— Доживу ли я до этих дней?
— Нет. Впрочем, и я не доживу.
— Будь по-твоему, — сдался вождь. — Мы откочуем к горам.
— И еще. Пошли за Белашем.
— Я не знаю, где он.
— Он к югу от новой дрснайской крепости, в горах, именуемых Скельнскими. Пошли за ним Шиа.
— Белаш не любит меня, шаман, ты знаешь.
— Я знаю многое, Анши. Я знаю, что в грядущие дни нам придется полагаться на твое трезвое суждение и твое военное мастерство. Ты известен как Хитрый Лис, и это имя пользуется уважением. Но я знаю и другое: нам не обойтись без Белаша, Белого Тигра Ночи. И он приведет с собой другого воина — Тень Дракона.

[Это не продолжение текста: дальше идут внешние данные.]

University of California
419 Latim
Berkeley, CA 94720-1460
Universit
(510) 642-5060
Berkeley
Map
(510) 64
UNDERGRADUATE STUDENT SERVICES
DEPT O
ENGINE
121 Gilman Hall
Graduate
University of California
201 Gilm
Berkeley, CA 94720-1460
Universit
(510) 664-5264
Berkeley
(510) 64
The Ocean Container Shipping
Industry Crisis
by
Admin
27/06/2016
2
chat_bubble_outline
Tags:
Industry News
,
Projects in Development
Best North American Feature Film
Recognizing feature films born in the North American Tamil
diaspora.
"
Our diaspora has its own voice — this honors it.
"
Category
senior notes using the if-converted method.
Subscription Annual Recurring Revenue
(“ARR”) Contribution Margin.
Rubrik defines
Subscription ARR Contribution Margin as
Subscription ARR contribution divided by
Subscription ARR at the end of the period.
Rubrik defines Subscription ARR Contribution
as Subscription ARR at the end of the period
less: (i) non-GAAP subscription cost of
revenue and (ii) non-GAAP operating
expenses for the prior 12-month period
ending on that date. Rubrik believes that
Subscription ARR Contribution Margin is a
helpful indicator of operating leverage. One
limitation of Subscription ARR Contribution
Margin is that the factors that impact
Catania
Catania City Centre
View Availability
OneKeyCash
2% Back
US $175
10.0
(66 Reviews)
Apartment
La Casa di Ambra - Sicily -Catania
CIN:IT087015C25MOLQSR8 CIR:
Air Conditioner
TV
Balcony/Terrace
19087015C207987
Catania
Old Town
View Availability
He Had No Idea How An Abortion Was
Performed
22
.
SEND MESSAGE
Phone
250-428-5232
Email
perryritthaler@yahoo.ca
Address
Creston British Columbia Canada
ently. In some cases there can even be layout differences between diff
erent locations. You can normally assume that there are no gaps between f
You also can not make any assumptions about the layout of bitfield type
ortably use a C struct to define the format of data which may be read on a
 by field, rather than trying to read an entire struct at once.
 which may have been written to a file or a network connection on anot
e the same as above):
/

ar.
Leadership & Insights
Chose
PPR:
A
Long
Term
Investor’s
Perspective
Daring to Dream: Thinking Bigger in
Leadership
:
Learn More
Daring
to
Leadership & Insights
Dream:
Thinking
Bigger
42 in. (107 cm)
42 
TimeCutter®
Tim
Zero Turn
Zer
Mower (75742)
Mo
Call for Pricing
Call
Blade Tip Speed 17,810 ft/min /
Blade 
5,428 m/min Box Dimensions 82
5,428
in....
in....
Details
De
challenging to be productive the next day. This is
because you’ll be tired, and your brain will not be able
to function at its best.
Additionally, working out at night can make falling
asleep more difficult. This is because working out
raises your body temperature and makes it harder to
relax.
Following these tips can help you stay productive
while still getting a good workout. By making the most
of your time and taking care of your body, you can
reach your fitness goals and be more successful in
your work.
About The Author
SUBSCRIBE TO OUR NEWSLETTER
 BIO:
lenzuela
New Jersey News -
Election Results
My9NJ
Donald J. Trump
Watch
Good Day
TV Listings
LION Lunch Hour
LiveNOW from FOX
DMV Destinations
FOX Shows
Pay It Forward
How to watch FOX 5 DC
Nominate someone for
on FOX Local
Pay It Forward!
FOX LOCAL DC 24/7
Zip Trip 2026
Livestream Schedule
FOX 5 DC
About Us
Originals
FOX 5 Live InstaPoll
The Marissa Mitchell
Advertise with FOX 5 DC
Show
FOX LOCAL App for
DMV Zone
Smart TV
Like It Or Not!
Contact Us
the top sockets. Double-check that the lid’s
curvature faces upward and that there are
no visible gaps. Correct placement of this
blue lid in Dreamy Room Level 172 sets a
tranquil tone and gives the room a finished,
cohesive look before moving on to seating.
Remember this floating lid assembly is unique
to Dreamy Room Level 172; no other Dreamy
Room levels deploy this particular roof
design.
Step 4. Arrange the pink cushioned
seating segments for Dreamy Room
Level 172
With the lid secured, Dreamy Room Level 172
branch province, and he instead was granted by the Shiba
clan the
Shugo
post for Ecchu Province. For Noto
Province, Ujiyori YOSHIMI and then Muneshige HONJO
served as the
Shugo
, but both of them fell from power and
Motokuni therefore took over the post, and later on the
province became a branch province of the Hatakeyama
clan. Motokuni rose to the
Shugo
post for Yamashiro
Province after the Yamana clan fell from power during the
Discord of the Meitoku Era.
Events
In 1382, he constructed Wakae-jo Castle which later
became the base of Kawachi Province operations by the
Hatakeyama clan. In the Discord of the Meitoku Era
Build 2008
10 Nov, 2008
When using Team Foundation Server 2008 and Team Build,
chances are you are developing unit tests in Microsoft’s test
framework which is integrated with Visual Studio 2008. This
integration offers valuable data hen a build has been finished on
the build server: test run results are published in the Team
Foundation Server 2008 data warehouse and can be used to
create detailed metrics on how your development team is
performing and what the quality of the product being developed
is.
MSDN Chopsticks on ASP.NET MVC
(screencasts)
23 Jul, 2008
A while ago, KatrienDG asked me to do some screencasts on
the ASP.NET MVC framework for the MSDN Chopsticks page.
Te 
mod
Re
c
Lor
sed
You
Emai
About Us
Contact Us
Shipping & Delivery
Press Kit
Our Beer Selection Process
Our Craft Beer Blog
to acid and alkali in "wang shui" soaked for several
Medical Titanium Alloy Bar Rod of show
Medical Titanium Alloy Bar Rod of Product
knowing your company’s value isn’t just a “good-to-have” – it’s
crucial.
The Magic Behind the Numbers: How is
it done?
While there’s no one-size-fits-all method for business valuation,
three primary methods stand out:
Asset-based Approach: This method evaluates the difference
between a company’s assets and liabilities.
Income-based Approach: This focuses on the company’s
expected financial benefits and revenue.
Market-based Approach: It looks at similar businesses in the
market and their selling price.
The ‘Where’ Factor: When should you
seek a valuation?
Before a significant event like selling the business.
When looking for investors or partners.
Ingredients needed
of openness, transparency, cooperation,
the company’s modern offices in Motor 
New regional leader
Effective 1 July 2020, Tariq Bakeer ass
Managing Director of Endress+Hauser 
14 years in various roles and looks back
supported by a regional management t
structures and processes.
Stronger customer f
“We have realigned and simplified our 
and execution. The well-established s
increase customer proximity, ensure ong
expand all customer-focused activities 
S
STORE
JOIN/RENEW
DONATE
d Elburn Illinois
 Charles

Экодас замешкался у двери настоятеля, собираясь с мыслями. Он любил жизнь в монастыре, тихую и полную добра, с ее часами занятий и размышлений. Ему нравились даже атлетические упражнения: бег, стрельба из лука и борьба на мечах. Он был един с Тридцатью во всем, кроме одного.
Он постучал и толкнул дверь. Золотой свет трех стеклянных ламп заливал комнату, и Дардалион сидел За столом, склонившись над картой. Настоятель поднял глаза. В приглушенном свете он казался моложе, и серебряные нити в его волосах отливали золотом.
— Входи, входи, мой мальчик. И садись. — Экодас с поклоном прошел к стулу. — Поделимся мыслями или будем говорить вслух?
— Лучше вслух, отец мой.
— Хорошо. Вишна и Магник говорят, что ты по-прежнему пребываешь в тревоге.
— Тревоги во мне нет, отец. Я знаю, на чем стою.
— Не считаешь ли ты это гордыней?
— Нет. Я верю в то же, во что верил ты до встречи с убийцей Нездешним. Или ты думаешь, что заблуждался тогда?
— Нет, я так не думаю. Просто я не верю больше в то, что есть лишь один путь к Истоку. Эгель тоже был верующим и провидцем. Трижды в день он молился, прося Исток указать ему путь. Но при этом он был солдатом, и это благодаря ему — ну и Карпаку, конечно, — враг был изгнан с дренайской земли. Теперь он умер. По-твоему, Исток не принял его душу в рай?
— Я не знаю ответа на этот вопрос, зато знаю то, чему меня учили мудрые, в том числе и ты: величайший дар Истока есть любовь. Любовь ко всему живому, ко всему, что Он сотворил. Теперь ты говоришь, что я должен взять меч и отнять чью-то жизнь. Не может это быть правильным.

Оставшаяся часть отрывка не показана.